*Task prompt*: Output the data below line for line, exactly, up to and including the line where "- [Misc Utilities](#misc-utilities)" appears.

Stored items from a collection:

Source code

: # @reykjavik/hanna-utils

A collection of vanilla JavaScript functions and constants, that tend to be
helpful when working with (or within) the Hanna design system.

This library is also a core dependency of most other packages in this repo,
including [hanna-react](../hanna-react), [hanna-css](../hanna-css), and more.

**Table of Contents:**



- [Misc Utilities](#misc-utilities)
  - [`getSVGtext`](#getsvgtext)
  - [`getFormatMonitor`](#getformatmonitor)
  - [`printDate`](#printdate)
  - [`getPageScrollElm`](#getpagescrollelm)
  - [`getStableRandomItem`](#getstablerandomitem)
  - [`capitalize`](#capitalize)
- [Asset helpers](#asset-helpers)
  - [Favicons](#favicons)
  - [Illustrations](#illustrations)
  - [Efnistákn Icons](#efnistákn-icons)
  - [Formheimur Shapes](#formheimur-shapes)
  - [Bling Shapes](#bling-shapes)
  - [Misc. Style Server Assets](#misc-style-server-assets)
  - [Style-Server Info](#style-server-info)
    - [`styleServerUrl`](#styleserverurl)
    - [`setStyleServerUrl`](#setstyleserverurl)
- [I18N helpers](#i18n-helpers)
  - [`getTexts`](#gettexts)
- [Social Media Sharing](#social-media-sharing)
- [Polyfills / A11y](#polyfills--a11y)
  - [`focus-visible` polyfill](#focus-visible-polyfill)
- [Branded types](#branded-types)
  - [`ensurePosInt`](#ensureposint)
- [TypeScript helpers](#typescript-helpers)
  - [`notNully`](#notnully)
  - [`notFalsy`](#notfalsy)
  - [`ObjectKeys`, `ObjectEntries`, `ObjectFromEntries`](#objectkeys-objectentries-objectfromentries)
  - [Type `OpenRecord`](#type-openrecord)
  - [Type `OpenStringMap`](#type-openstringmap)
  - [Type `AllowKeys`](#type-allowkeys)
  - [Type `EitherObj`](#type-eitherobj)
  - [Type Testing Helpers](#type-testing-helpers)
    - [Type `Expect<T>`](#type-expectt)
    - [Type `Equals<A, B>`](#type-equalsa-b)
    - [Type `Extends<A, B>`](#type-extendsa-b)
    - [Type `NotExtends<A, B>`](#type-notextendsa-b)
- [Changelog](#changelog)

*Answer space*:
Source code

: # @reykjavik/hanna-utils

A collection of vanilla JavaScript functions and constants, that tend to be
helpful when working with (or within) the Hanna design system.

This library is also a core dependency of most other packages in this repo,
including [hanna-react](../hanna-react), [hanna-css](../hanna-css), and more.

**Table of Contents:**



- [Misc Utilities](#misc-utilities)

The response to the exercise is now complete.